── DOCUMENT SEGMENT

Today, in a strange nearby town, I pulled into a bank that had a drive through ATM.  The clerks were in the window, doing there thing, and I wondered how long they'd let me go on, if I pulled up to the ATM and started screaming at the machine:

"HELLO?  I'D LIKE TO MAKE A DEPOSIT!  HEL-LO!? HEL-LO!??"

For some reason, this thought made me laugh a little maniacally.   This just after I loudly declared that their town "sucked".

This is in line with my declaration the other day at the fast food joint.  I saw this inbred looking sort of guy, the sort of guy that was really soft, been cared for by his mom all his life, she cut his hair all the time or something, shuffling along with a soda.

And I had one of those moments I have every once in a while, wherein, for some reason unknown to me, the thought censor was not in evidence.  No thought censor available.

And, like a bad Tom Arn*ld flick, it went straight to video.  Or, in this case, straight to my mouth.

(the fucking analogy STANDS, motherfucker)

without one thought to the contrary, and LOUDLY as well,

"OO!  A MONGOLOID!" in a fit of enthusiasm.

He heard me.  No way around that.  Looked at me, then quickly looked at the ground and shuffled off.

I suppose my only saving grace in this, if there is one, is that he wasn't a mongoloid.  I suppose that's a pittance of grace, but its grace.  I'm not out there mocking retards.

Then, in this strange town, I found a pizza buffet.  Stopped and ate there.

Besides pizza hut I've never eaten at the pizza buffets.  So I didn't know what to do.

────
── DATA EXTRACT

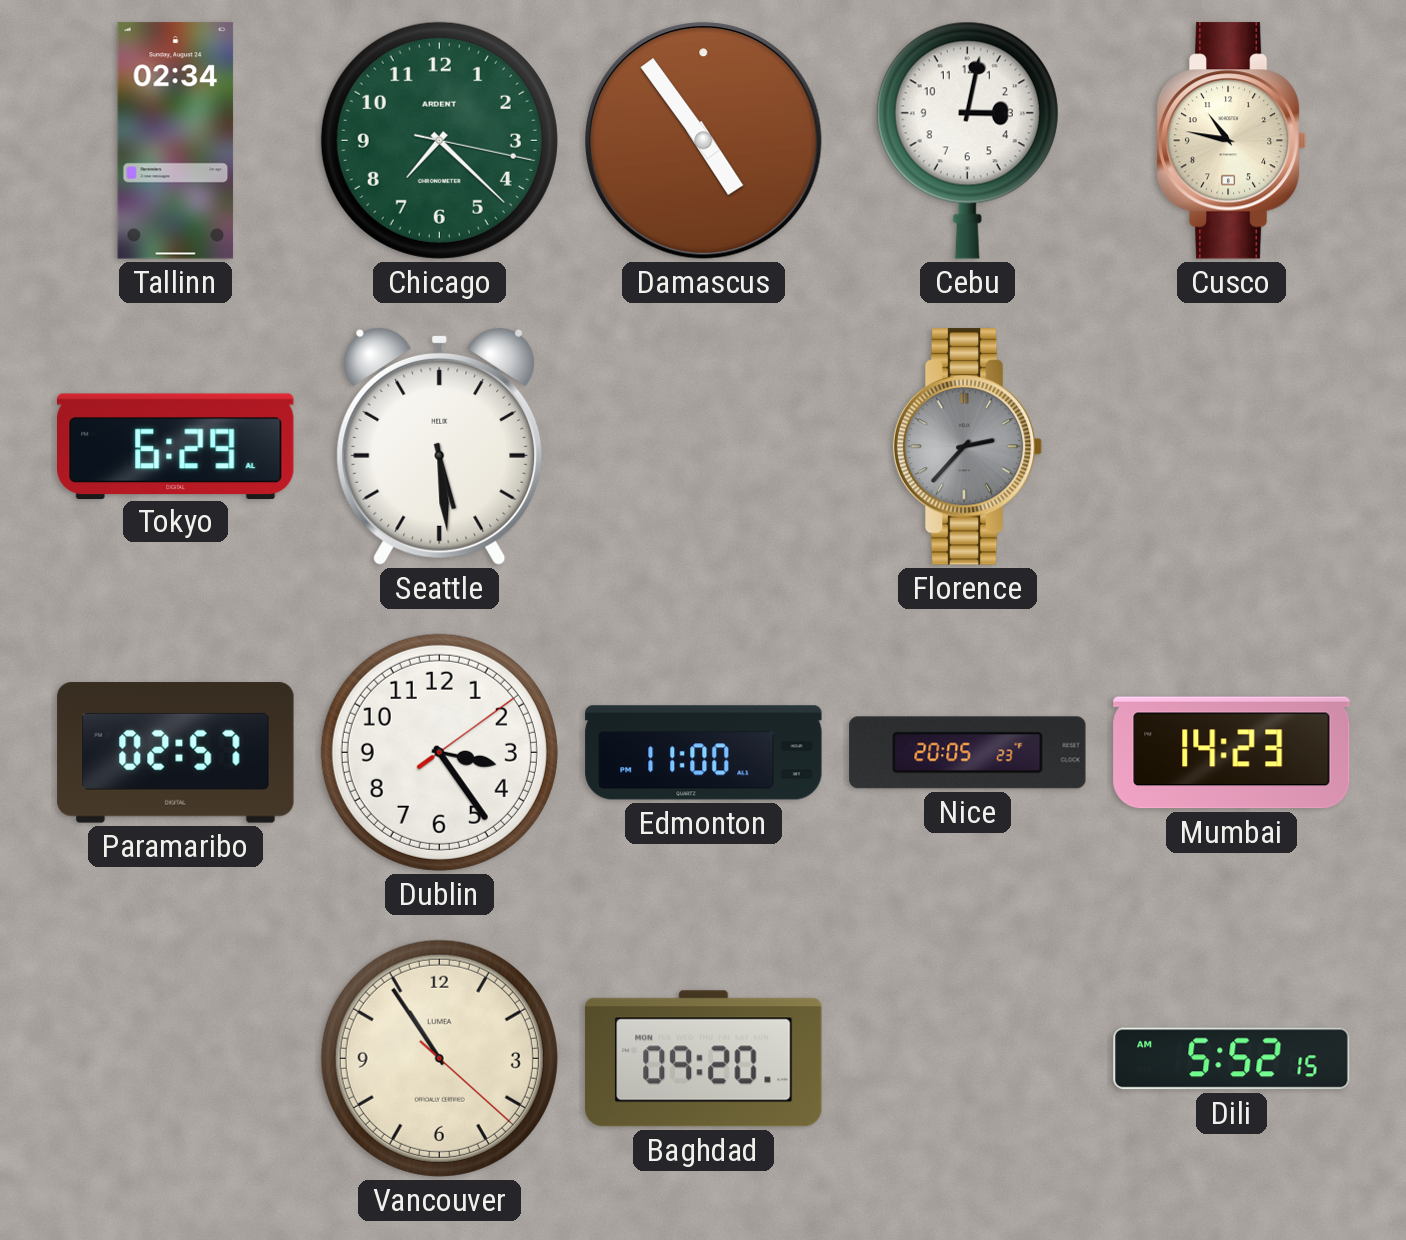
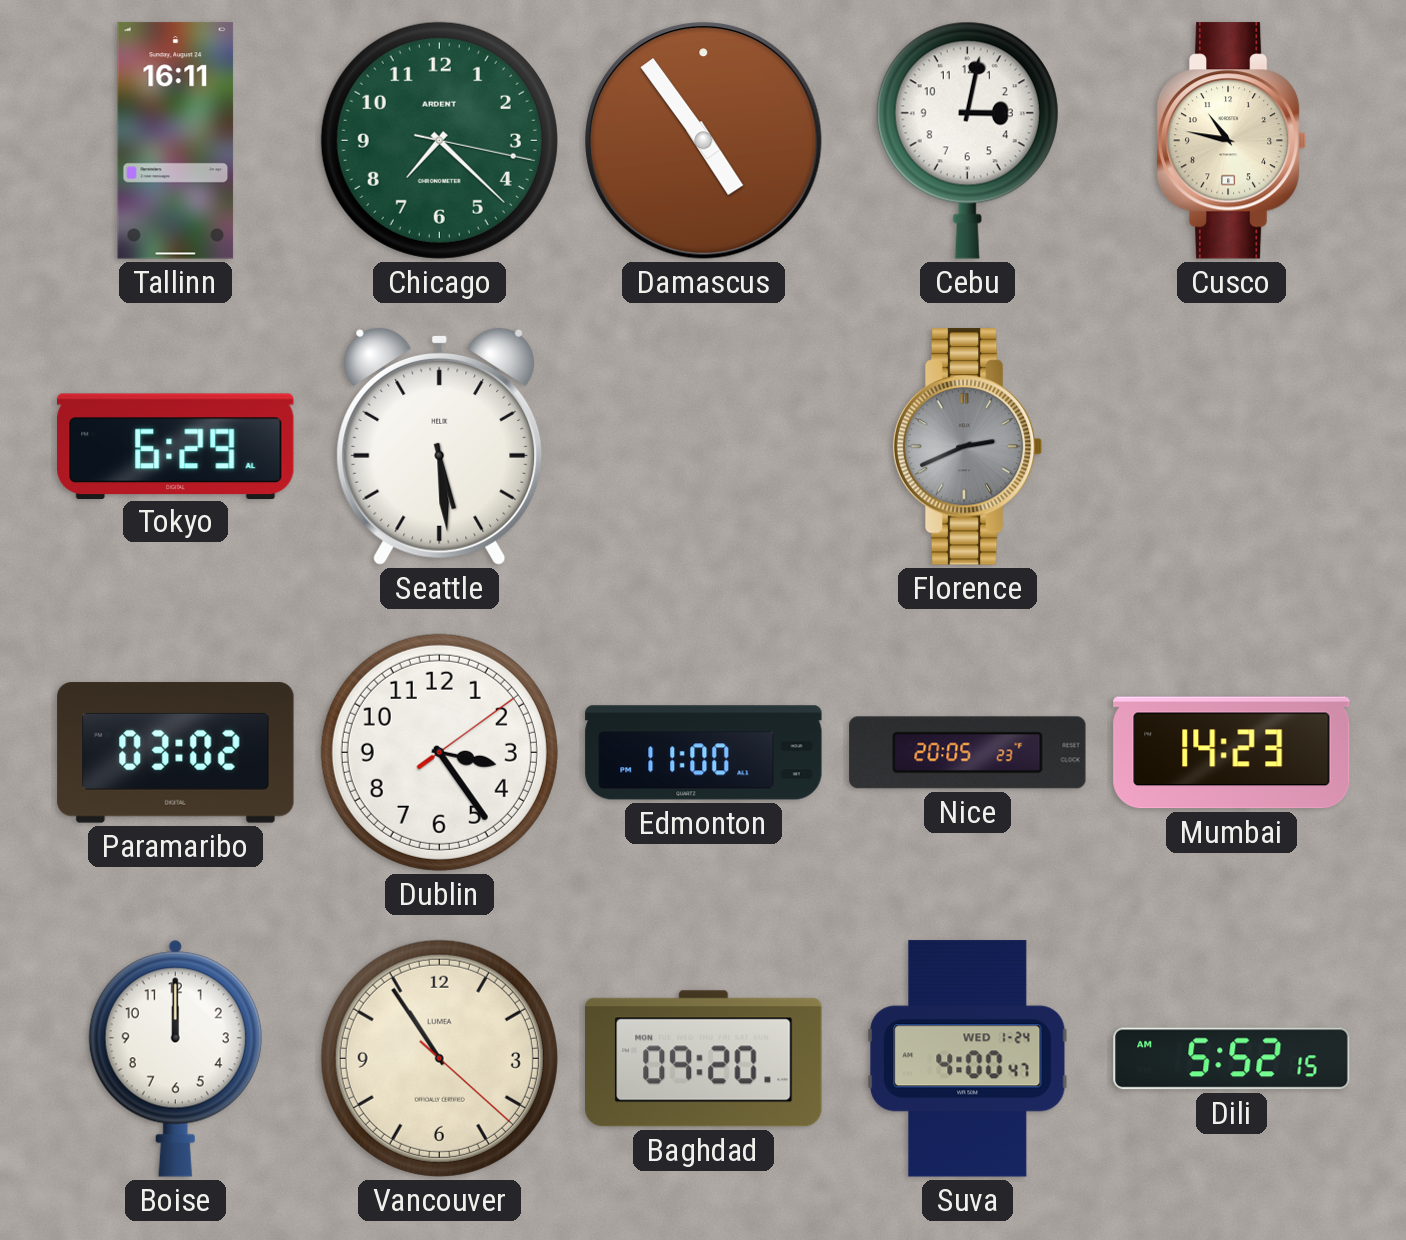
Tallinn: 02:34 -> 16:11
Florence: 2:37 -> 2:41
Paramaribo: 02:57 -> 03:02
Boise: none -> 12:00
Suva: none -> 4:00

────

• [WHAT THIS EXERCISE ASKS]:
1. In the account of the visit to a strange town, what did the writer find and stop to eat at after the bank?
2. In the records, change "none" to "blank" wherever it appears and write the lines out again with nothing else altered. Leave the pictures out.
The records bear no relation to the account.

• [WRITTEN ANSWERS]:
1. A pizza buffet.

2.
Tallinn: 02:34 -> 16:11
Florence: 2:37 -> 2:41
Paramaribo: 02:57 -> 03:02
Boise: blank -> 12:00
Suva: blank -> 4:00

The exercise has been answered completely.